Ms. Duck was offended at Romney supporters demanding her delicates. “What is this? A panty raid?” Duck said while addressing reporters. “How about if Romney supporters give me their ‘supporters?’ Clearly, given their choice of candidate they don’t need anything to keep their balls tidy.” Candidate Duck had been briefly mentioned for the number two ‘slot’ on the ticket, however Ms Duck withdrew her name citing, “I don’t think I’m ‘fowl’ enough for that party and I object to being referred to as a ‘slot.’ Campaign manager, Jumpingbean is guiding Ms. Duck toward forming a third party now that Ron Paul has returned to the Mother Ship. This marks an official break between the Long Island Ice Tea Party and its affiliation with the GOP. The move is speculated to further fracture an already scatterbrained base.
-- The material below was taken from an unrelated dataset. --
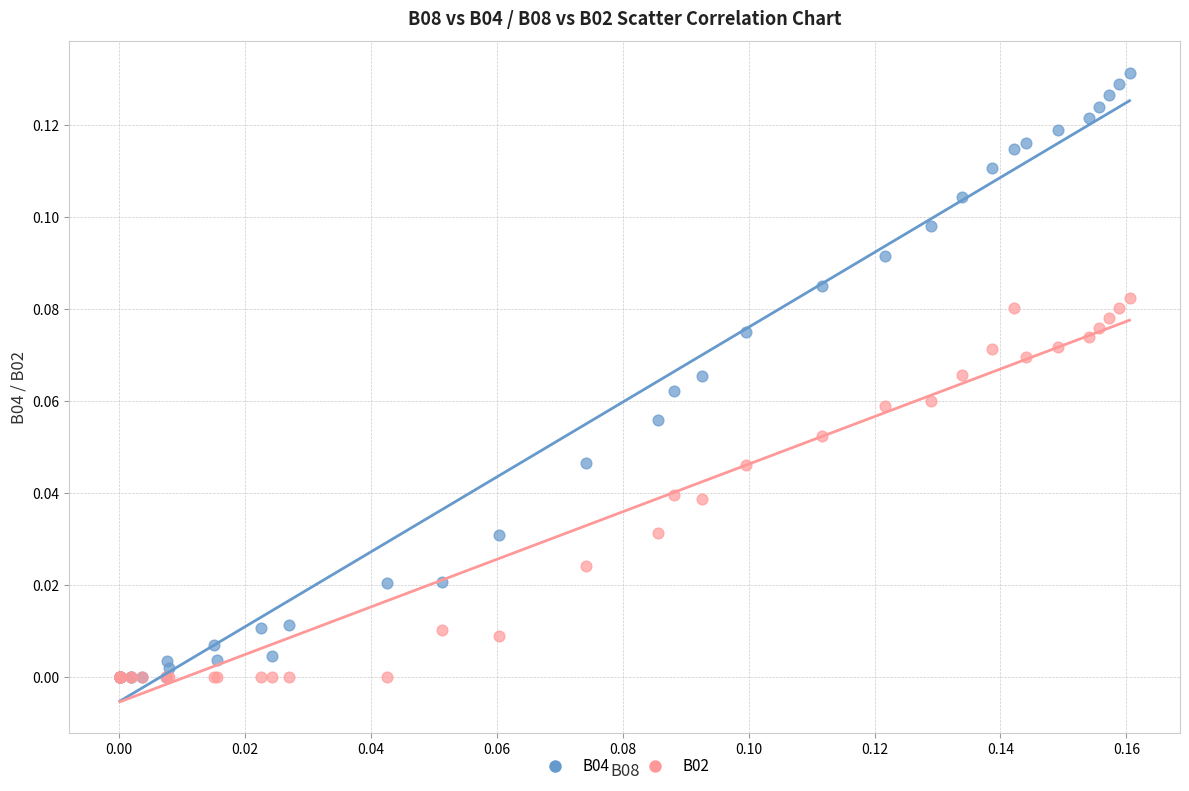

Which series has the widest spread of Y values?

B04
“Frankly, all this discussion of her ‘delicates’ and ‘supporters’ has shaken Ms. Duck to her ‘foundations.'”
Said Ms. Jumpingbean. “She suspects Romney only wants her undergarments so he can secretly wear them under his robes at ‘Temple.'” Neither Winnie nor Duck would confirm or deny wide-spread rumors that Mitt Romney has been collecting ladies underwear ever since being deprived a steady diet of them while attending a prestigious boys prep school. (As an editorial aside, had Mitt been sent to Georgetown Catholic Boys Academy instead of Cranbrook, he’d have had access to all the ladies underwear he craved – Mitt is, after all, “a wild and crazy guy…”) Rumors have long circulated that Mitt Romney and Duck D. Duck had an assignation of sorts while on the campaign trail. Undisclosed sources claim that Romney’s base had no problem with Mitt taking-on extra wives, but if he were perceived to be having an extramarital-affair categorized as ‘man on avian’ that would be interpreted by the base as an endorsement of homosexuality, (The Gospel According to St. Santorum: chapter 69, verse 666.)
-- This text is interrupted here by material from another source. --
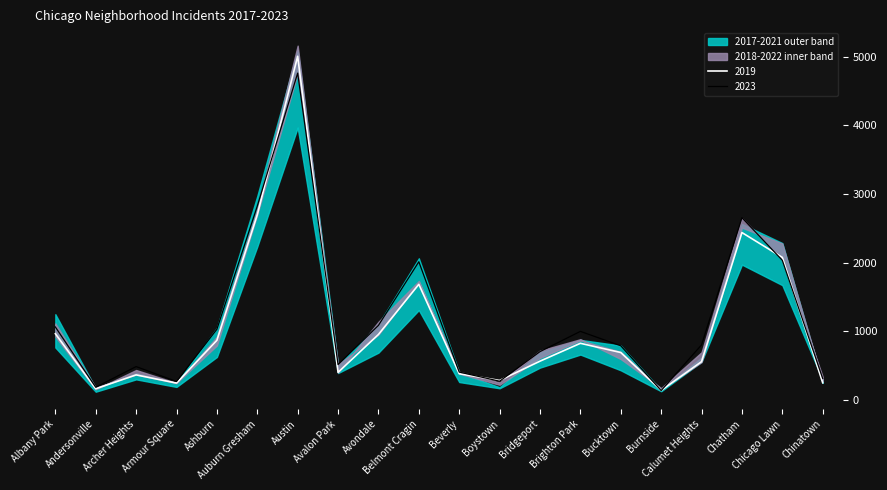

Rank the categories by 2022 value from lowest to highest.

Andersonville, Burnside, Armour Square, Boystown, Chinatown, Beverly, Archer Heights, Avalon Park, Bucktown, Calumet Heights, Bridgeport, Ashburn, Brighton Park, Albany Park, Avondale, Belmont Cragin, Chicago Lawn, Chatham, Auburn Gresham, Austin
Speaking on Duck’s behalf, Ms Jumpingbean denied allegations that by forming a so-called third party, Ms. Duck was merely behaving like a waterfowl scorned. “It is completely untrue that Mitt Romney forcibly ‘leveraged’ Candidate Duck, or that he ‘sacked’ her, ‘screwed’ her and made her write bad checks – she did all those things of her own free will.” Ms Duck predicts a landslide win for the Long Island Ice Tea Party, pledging to “toss Romney in with the wash, leave him on spin-cycle and then hang him out to dry.” After repeated attempts to reach the Romney camp for comments, no one was willing to dignify our efforts with so much as a word in reply.